Statement on H.R. 1424 - the Paul Wellstone Mental Health and Addiction Equity Act of 2008

 
 

Madam Speaker,  I rise in strong support of the Paul Wellstone Mental Health and Addiction Equity Act of 2007, which I am proud to cosponsor.  I know many people have worked hard to bring this important measure to the floor, including my friend from Minnesota, the co-chair of the Bipartisan Disabilities Caucus, Mr. Ramstad.  Most of all, I would like to recognize the commitment and perseverance of my good friend and colleague from Rhode Island, Patrick Kennedy.  Patrick has been my good friend for many years, and I have watched him harness his passion and his knowledge to address the challenges faced by those with mental illness.  He has raised awareness about a topic that had previously been considered taboo by the American people, using his own personal experiences to humanize the issue of mental health.  I know that the people of Rhode Island admire his leadership, and I thank him for his tireless efforts.

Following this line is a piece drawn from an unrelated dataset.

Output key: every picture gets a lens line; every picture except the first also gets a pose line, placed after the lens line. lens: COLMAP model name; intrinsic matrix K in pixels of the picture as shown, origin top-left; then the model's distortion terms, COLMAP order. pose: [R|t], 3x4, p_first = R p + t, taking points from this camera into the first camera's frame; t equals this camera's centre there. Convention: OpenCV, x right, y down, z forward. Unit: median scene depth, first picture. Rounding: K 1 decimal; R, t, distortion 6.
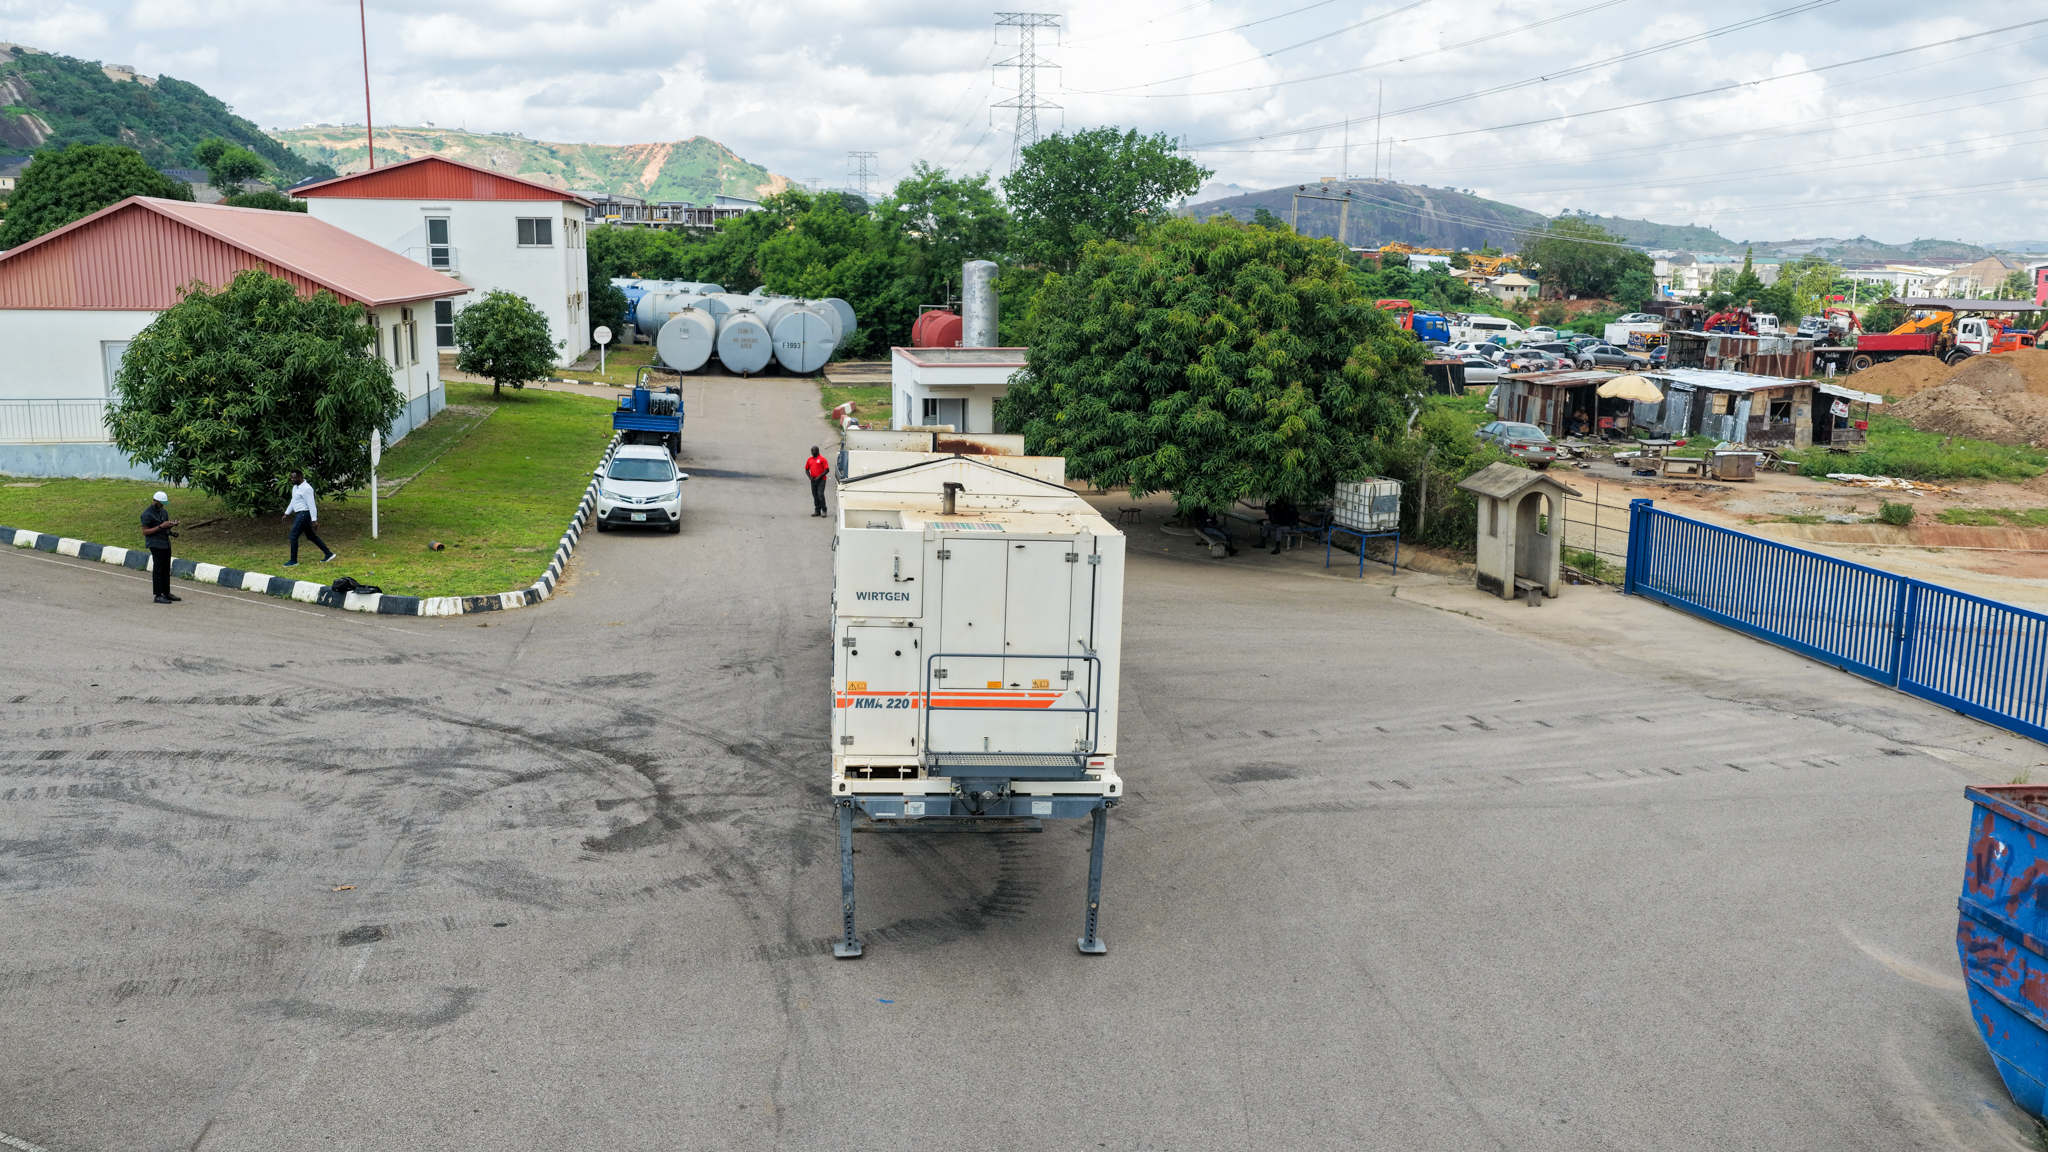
lens RADIAL K [[1695.0, 0, 1032.2], [0, 1695.0, 572.0], [0, 0, 1]] dist [-0.014927, 0.043293]
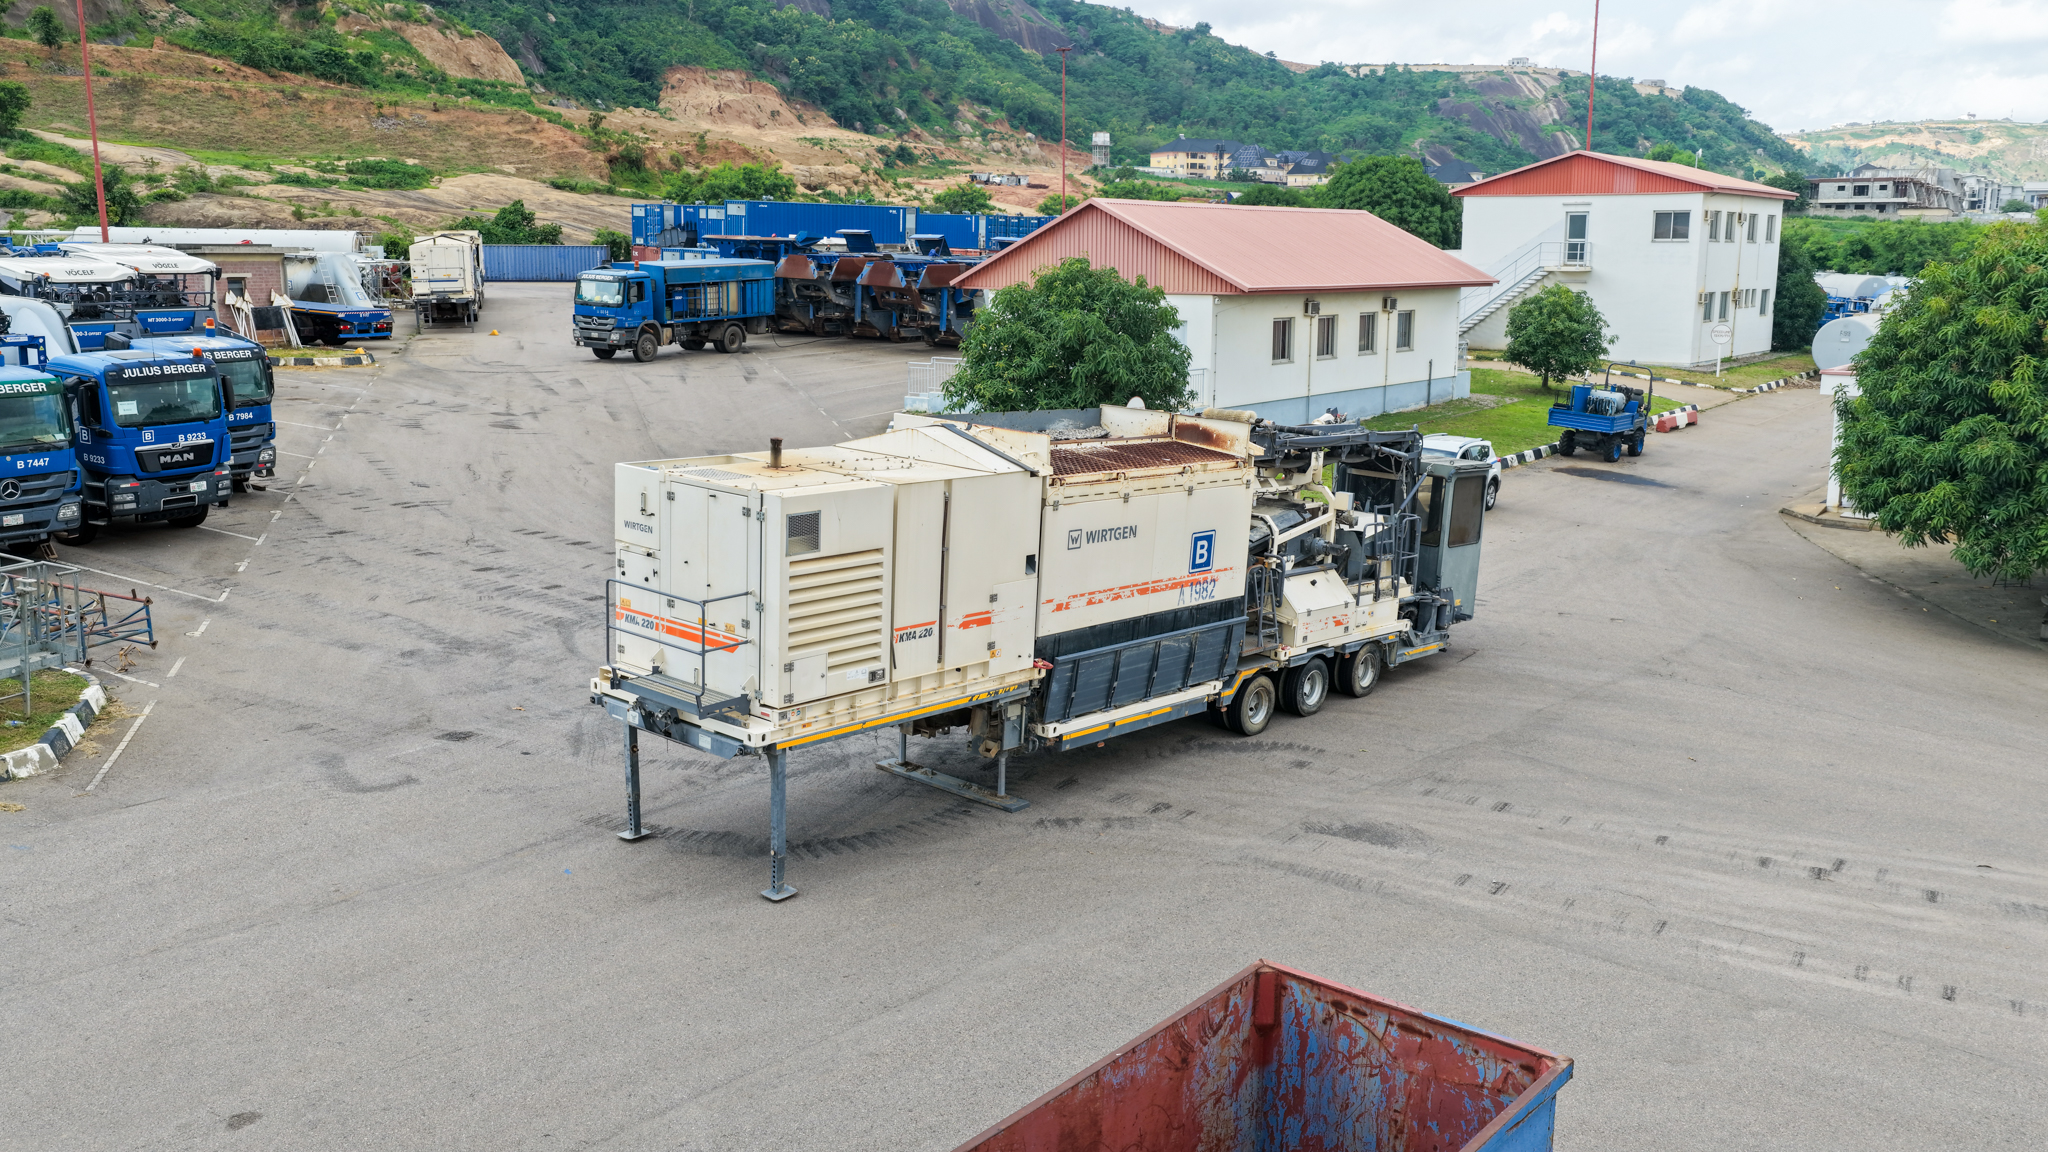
lens RADIAL K [[1691.8, 0, 1031.5], [0, 1691.8, 573.1], [0, 0, 1]] dist [-0.014808, 0.043907]
pose [[0.675069, 0.133274, -0.725617, 0.382353], [-0.133555, 0.989374, 0.057467, -0.023041], [0.725565, 0.058116, 0.685695, 0.174523]]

Mental illnesses and substance abuse problems are at epidemic levels in this country.  According to recent estimates, more than 35 million Americans experience the disabling symptoms of mental illness.   Depression alone costs employers over $35 billion dollars a year in lost productivity, and that figure does not even factor in the multitude of other behavioral and psychological disorders that challenge our society on a daily basis.  Substance abuse also directly affects an estimated 25 million Americans. An additional 40 million are indirectly affected once family members of abusers and the injured victims of intoxicated drivers are considered.  Put simply, the social and monetary costs of these problems are astounding.

This bipartisan legislation makes tremendous strides in ending the inherent discrimination in our insurance system against patients seeking treatment for these illnesses. It permanently reauthorizes and expands the Mental Health Parity Act of 1996 to provide for equity in the coverage of mental health and substance-related disorders.  It does not achieve equity by mandating that group health plans provide mental health coverage.  However, if a plan chooses to offer coverage – as it rightfully should – then the coverage it offers must be no more restrictive in the financial requirements or treatment limits that are provided for medical or surgical disorders.  This will mean equity in deductibles and co-pays, as well as in the frequency and number of visits.  It will also establish parity for out-of-network coverage.  In short, it will vastly expand coverage and access for those seeking treatment for their mental health. 

Mental health parity is already available to members of Congress and over 8 million federal employees under the Federal Employee Health Benefits Program (FEHBP) at minimal additional cost to the program.  It is time that we extend this benefit to all Americans, and this legislation takes us considerably closer to that goal.  I strongly urge my colleagues to vote in favor of this bill.